Recombinant Adeno-Associated Virus can be used in a genome editing platform that uses rAAV vectors to enable insertion, deletion or replacement of DNA sequences in a cell's genes. Horizon has an exclusive global license for research applications for this technology.
Zinc Finger Nucleases are engineered DNA binding proteins that can be designed to bind to a wide variety of DNA sequences and function by introducing a double stranded break at a specified location in the genome. Horizon has licensed this technology from Sigma-Aldrich for use in custom in vitro and exclusively for in vivo gene-editing projects.
CRISPR/Cas9 is an RNA-guided gene-editing platform derived from Streptococcus pyogenes that makes use of an endonuclease and a synthetic guide RNA to introduce a double strand break at a specific location within the genome. Horizon has licensed IP from Harvard University, the Broad Institute and ERS Genomics with the goal of being able to ensure uninterrupted use of this technology to customers.
Through its gene editing platform, Horizon is able to alter genes in virtually any human or mammalian cell line. Based on this, Horizon now offers over 23,000 cell line pairs that accurately model the mutations found in genetically based diseases. These ‘patients-in-a-test-tube’ are being used directly by customers, or by Horizon on their behalf, to identify the effect of individual or compound genetic mutations on drug activity, patient responsiveness, and resistance, which may lead to the successful prediction of which patient sub-groups will respond to currently available and future drug treatments. Once built, engineered cells can also act as product manufacturing engines, yielding related cell and reagent products that can be used by customers as research tools or molecular diagnostic reference standards or as a means to generate advanced in vivo models, or even as factories for the manufacturing of protein-based therapeutics. In this way, the cells power Horizon’s entire business of Products, Services and high value Research Biotech initiatives.
Businesses
Horizon operates through three business units; Products, Services and Research Biotech. Products and Services are offered under the following brands:
Cell Lines: Horizon offers a catalog of more than 23,000 gene edited cell line pairs that can be used to study the role of any gene in a variety of cellular processes and thus provides a tractable model for the study of human gene function.
HDx Reference Standards: Horizon is a leading provider of genetically defined, human genomic reference standards, including Formalin-Fixed Paraffin-Embedded cell line sections and purified genomic DNA, as a sustainable source of reference material to laboratories, proficiency schemes and manufacturers.
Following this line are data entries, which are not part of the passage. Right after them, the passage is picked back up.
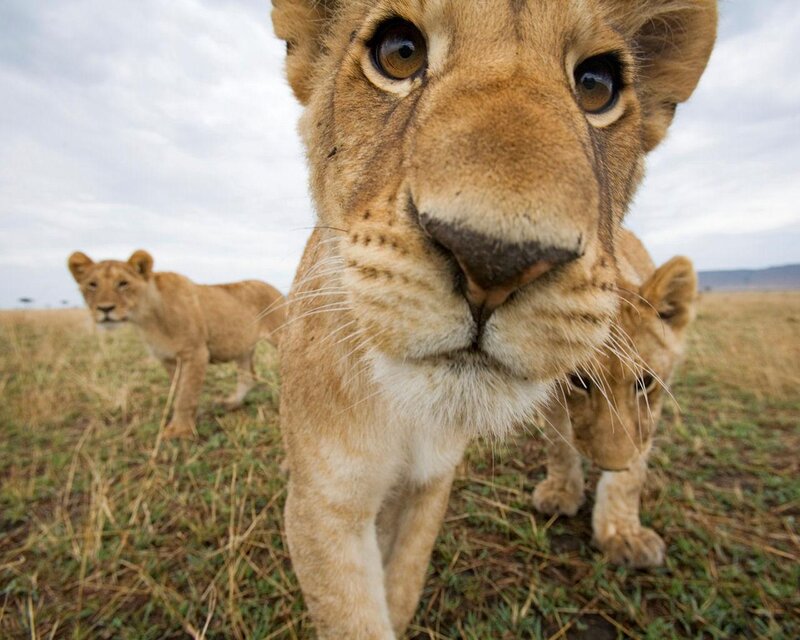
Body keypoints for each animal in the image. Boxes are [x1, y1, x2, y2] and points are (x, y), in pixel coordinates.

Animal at [68, 250, 286, 439]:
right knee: (248, 376)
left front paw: (179, 430)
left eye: (123, 283)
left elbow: (186, 395)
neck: (147, 317)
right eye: (92, 284)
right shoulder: (168, 358)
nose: (105, 309)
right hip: (243, 347)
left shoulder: (196, 353)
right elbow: (179, 390)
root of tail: (272, 286)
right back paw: (232, 403)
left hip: (279, 333)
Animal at [533, 230, 697, 568]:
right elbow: (559, 442)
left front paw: (622, 535)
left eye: (644, 382)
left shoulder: (650, 411)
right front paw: (561, 493)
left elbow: (631, 474)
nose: (612, 464)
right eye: (579, 381)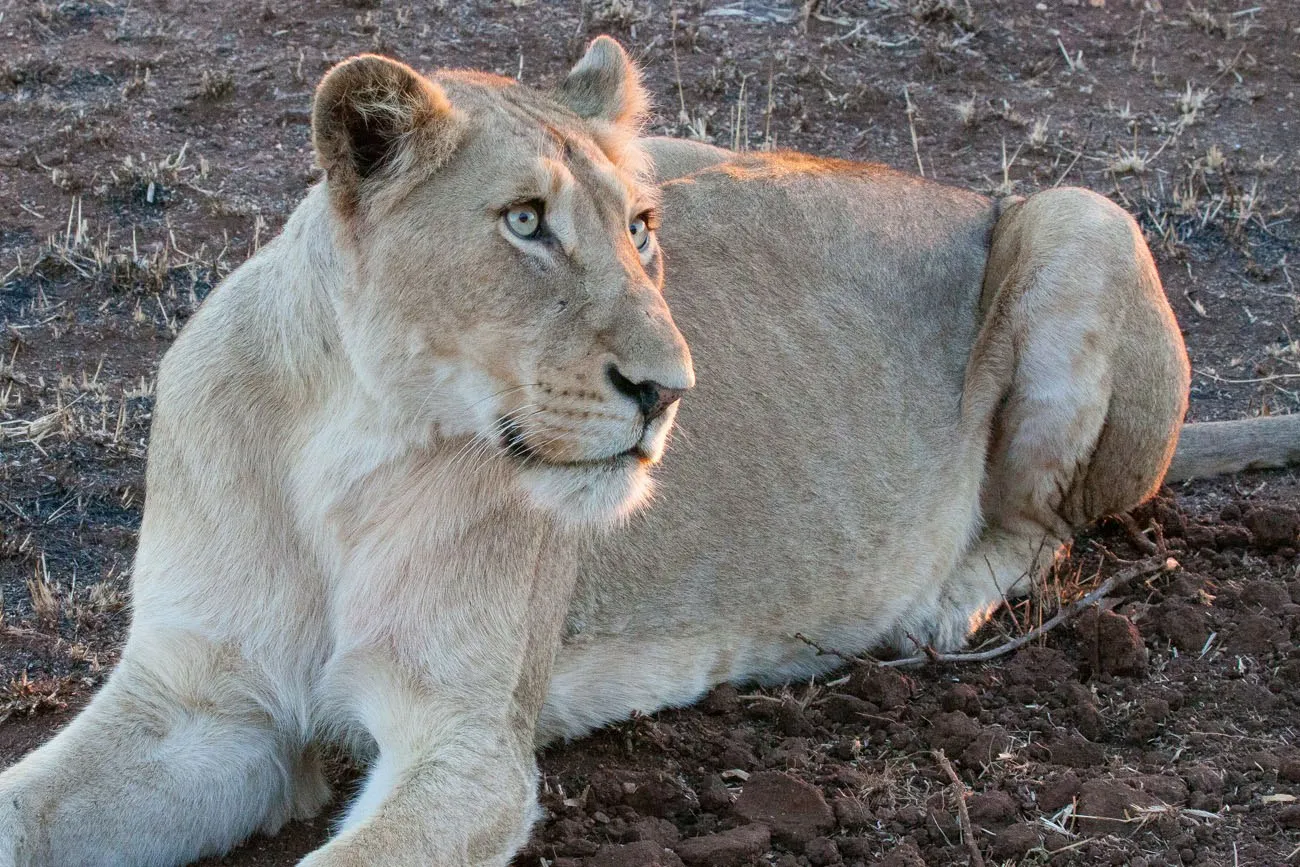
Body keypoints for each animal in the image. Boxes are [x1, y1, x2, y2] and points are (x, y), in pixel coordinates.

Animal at [2, 37, 1300, 867]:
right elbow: (24, 811)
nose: (671, 392)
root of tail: (959, 189)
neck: (348, 446)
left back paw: (935, 606)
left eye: (637, 230)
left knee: (1050, 524)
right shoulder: (200, 708)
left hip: (1082, 216)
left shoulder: (469, 744)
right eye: (525, 223)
SAGE in vivo Models: Horizon Discovery acquired Sage Labs in 2014 and now partners with the leading minds in neurobiology, cardiobiology, immunology and toxicology to develop next-generation preclinical models for advanced disease research.
CHO SOURCE Biomanufacturing Cell Lines: Horizon provides products and services that aim to revolutionize the production of large molecule therapeutics, providing innovative and accessible solutions for all organizations of all sizes.
Pathfinder Research Services: Pathfinder Research Services include precision gene-editing, isogenic cell line assays, cutting edge screening platforms and in vivo models to help solve your research and drug development challenges.